A beautiful, cloudless, blue sky winter's day here in Adelaide, South Australia. A chilly 3 degrees C at the start of the day, rising to a cold 14 degrees this afternoon. I was up at 6.30am this morning to take a look at the planets Venus and Jupiter, which were close together in the pre-dawn sky in the north-east. I have the luxury of a non-working day so earlier dug down to the bottom of the "book pile by the bed." There I found "UFO Conspiracy" published last year by Schiffer Publishing of Atglen, PA in the USA. ISBN 978-0-7643-3893 for those who might want to buy a copy for their personal UFO library.

The author:

Carmen McLaren in the "About the author" section is described as follows. "Since the age of 9, he has  read every book, article and periodical; watched every movie, documentary and special on television; and attended as many conferences/symposiums concerning UFOs and related phenomenon as possible."  He has been a member of APRO, CUFOS and is currently a MUFON member.

What are his views?

"...for over six decades the government and their lackeys, namely the vocal debunker/pseudo-experts and the media, have created a fiction surrounding the UFO phenomenon...They have intentionally mislead the general public...They have withheld the truth..." (pp6-7.)

"Having studied the UFO phenomenon for over thirty years, I can say wholeheartedly that UFOs are real...I concentrate on sightings by credible people only, with little or no mention of crashed UFOs and abductions to muddy the waters...My main aim is to disprove the notions of the UFO phenomenon that the government and the debunkers would like you to believe..." (pp.7-8.)

The book's introduction concludes with "I feel safe in saying that when you are finished reading this book, you will be among those of us who want answers to what these things are, where they come from, who the overlords are that operate these UFOs - and most importantly: why they are here!" (p.14.)

The contents:

The main body of the book contains chapters in chronological order starting with "
From Primitive Man to the Victorian Era" progressing through eras labelled " The Early 1950's - The Korean War Years" and " "1966-1969 - The Golden Age of UFOs" to "2000 to the Present - New Millennium, Same Old Story."

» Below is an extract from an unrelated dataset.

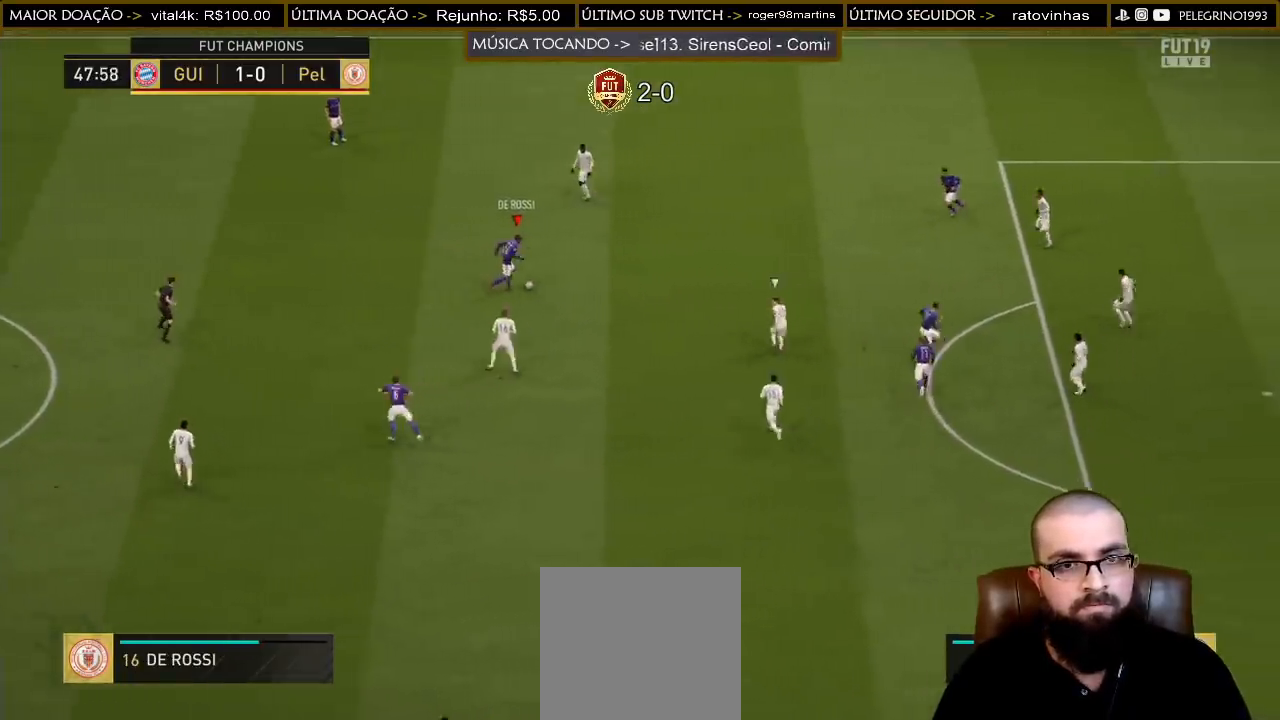
{"buttons": ["R1"], "left_stick": "left", "right_stick": "center", "events": [[433, "left_stick", "center"], [500, "R1", "down"], [500, "left_stick", "left"]]}
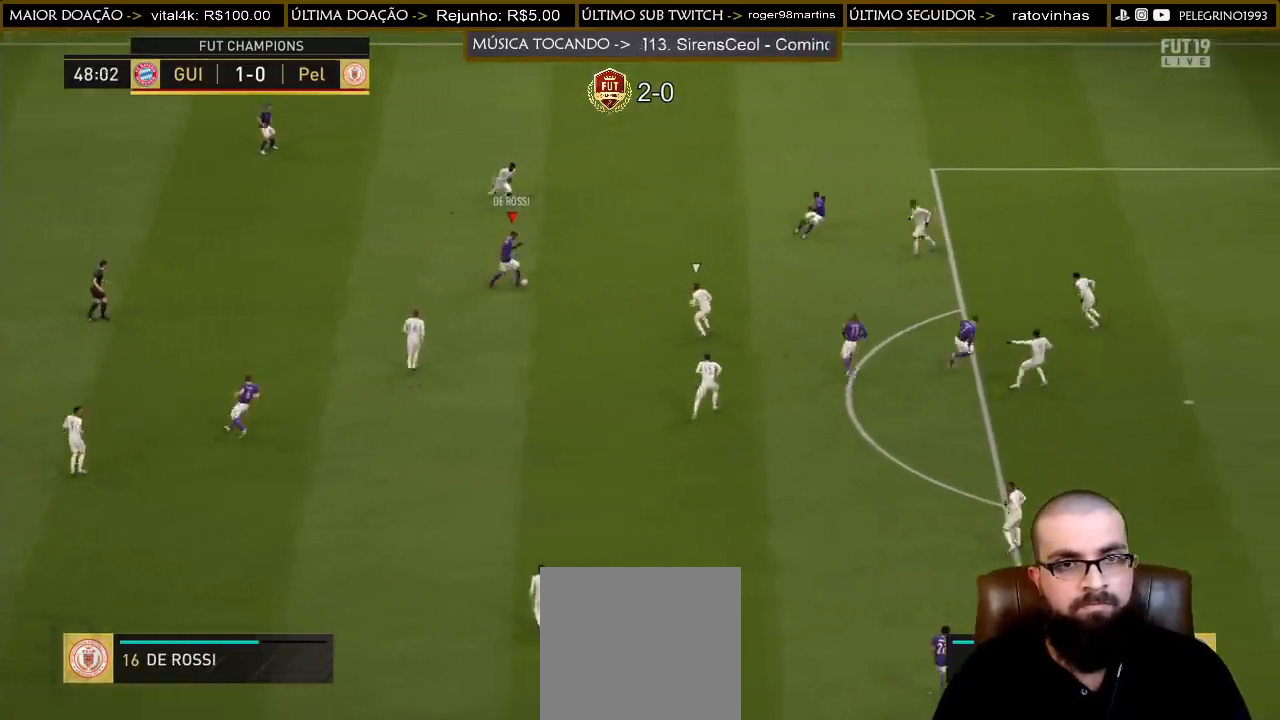
{"buttons": [], "left_stick": "down", "right_stick": "center", "events": [[67, "R1", "up"], [167, "left_stick", "down-left"], [333, "left_stick", "down"]]}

Each of these chapters has a similar format. They contain dozens of case summaries on individual UFO reports from  around the world, drawn from a range of books, UFO magazines and more recently the Internet.

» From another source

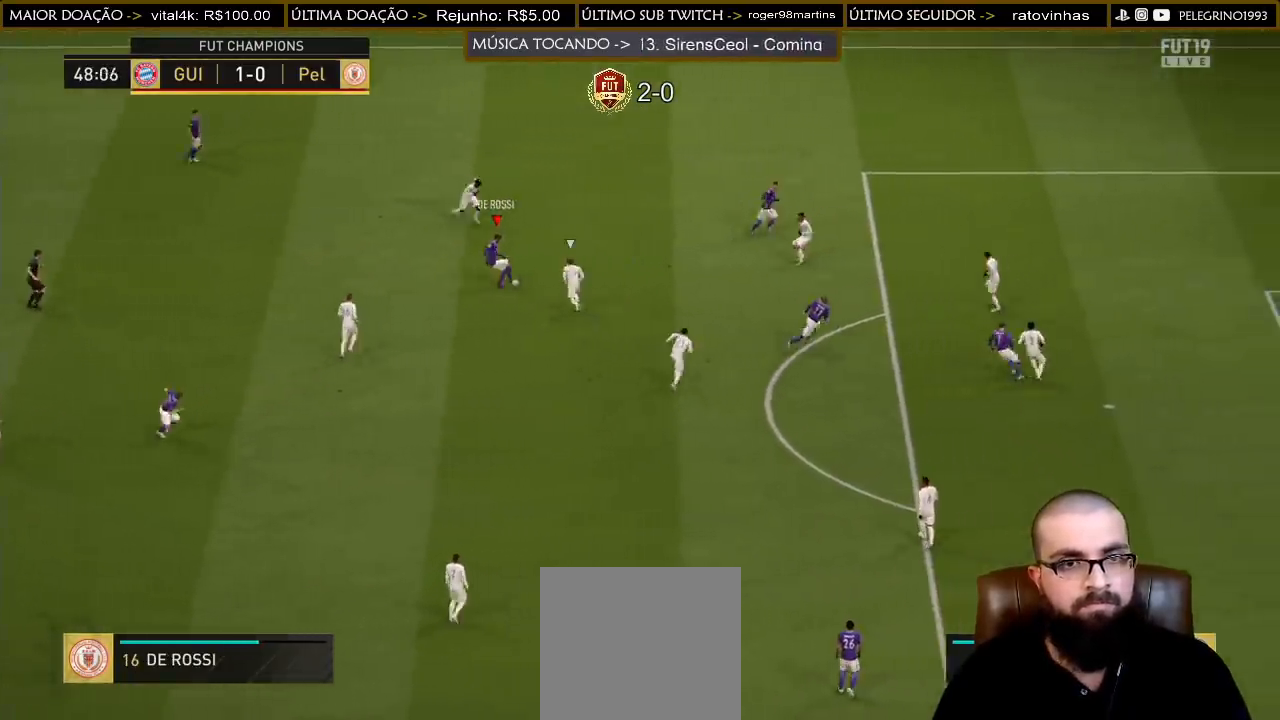
{"buttons": [], "left_stick": "down-right", "right_stick": "center", "events": [[300, "left_stick", "down-right"], [333, "CROSS", "down"], [433, "CROSS", "up"]]}
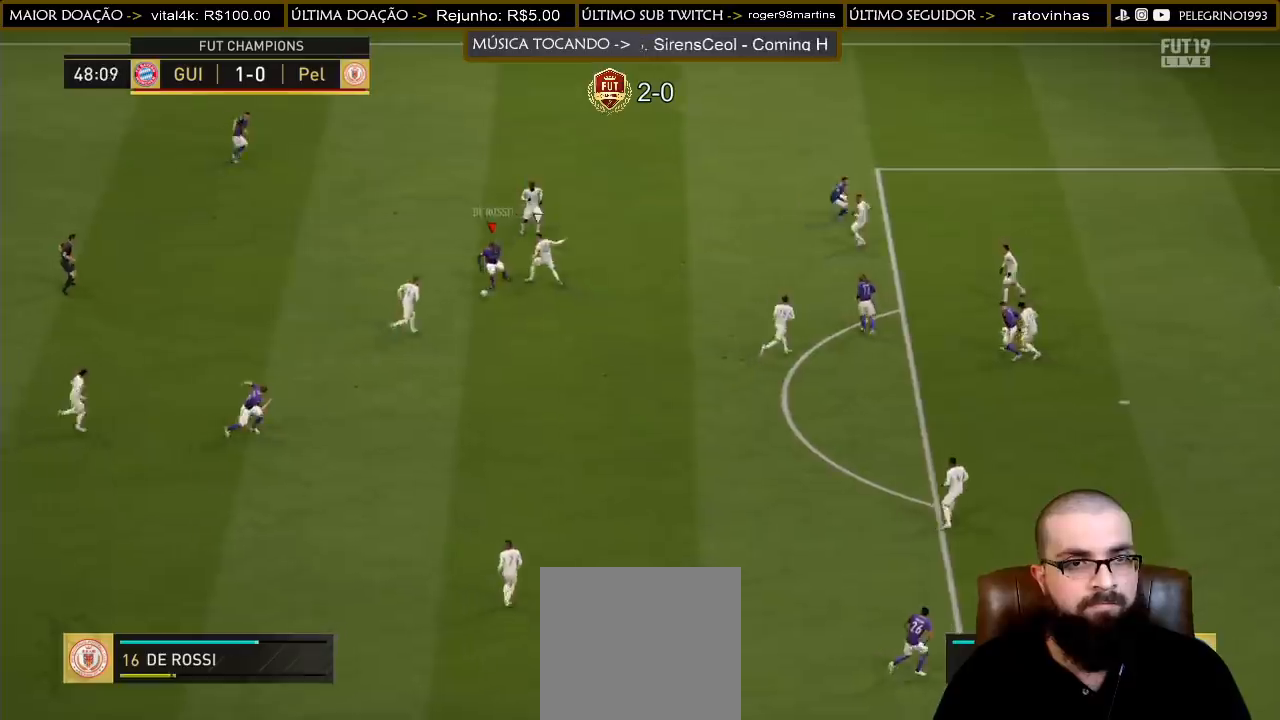
{"buttons": ["R2"], "left_stick": "down-left", "right_stick": "center", "events": [[433, "left_stick", "down-left"], [467, "R2", "down"]]}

Living as I do, in Australia, I thought that one way of sampling the case summaries, was to focus on those UFO reports in the book, which come from Australia. The "Location Index" pages 346-352 told me there were summaries on Clayton (p.178); Cressy (p.143); Grafton (pp 183-184); King Island (pp230-231) and Mackay (p.161.)

Clayton (Westall):

I first took a look at the summary of the Westall High School case. The summary reads:

"On April 6th, a science class witnesses this object or one very similar to it as it performed in Australia. Andrew Greenwood was busy about the business  of teaching his students scientific principles at the Westall School, just outside of Clayton, Australia."

There is a reference number at this point which indicates that the source of the material on this case was "Lorenzen, 273." However, looking at the bibliography in the back of the book one finds that the only book by the Lorenzens (p.338) is "The Great Flying Saucer Hoax," 1962. This book, published in 1962 , of course. cannot be the reference for a case which happened in 1966. So the cited reference is incorrect.

The book's account of Westall continues:

" His attention was averted to the classroom windows, when he saw a strange object rise up from its resting place, behind a row of pine trees some distance across the schoolyard. He moved towards the window, and saw upon closer examination that it was a large, gray, cigar-shaped object, now clearly visible through the classroom windows as it began moving toward downtown Clayton. Soon the class had joined their teacher at the window and all watched intently as the object hovered and flew around the sky in a somewhat erratic fashion. The class had watched the object for over twenty minutes, when it disappeared from sight at the conclusion of one of its strange maneuvers. Australian authorities did nothing in the way of investigating the object."

Anyone who has read the original Australian sources material on Westall will recognise that the above account, wherever it came from, contains many inaccuracies of detail.

Other Australian cases:

Next, I checked the entries for Cressy (Sourced to vallee 1965); Grafton (sourced to Edwards 1967); King Island (sourced to Good 1988) and Mackay (sourced to Edwards 1966.)

Most of the details given on these cases appears more accurate than the Clayton account. It is a pity though that the author used no Australian books, magazines, or researcher's first hand notes when compiling these case summaries. This reliance on non-Australian sources leads to errors of fact which distort the picture. For example, in the King Island (Valentich) incident summary in the book we find "...flying instructor Frederick Valentich..." (p.230). Valentich was not an instructor. "At 6.19pm while flying over the Bass Straight..." (p.230) when the aircraft did not take off until 6.19pm. "At 7.12pm...the plane disappeared off radar." (p.230.) The aircraft was flying below radar sight from Melbourne long before 7.12pm. Finally, "...the last anyone has ever heard from Richard Valentich..." (p.231.) The pilot's first name was Frederick, not Richard.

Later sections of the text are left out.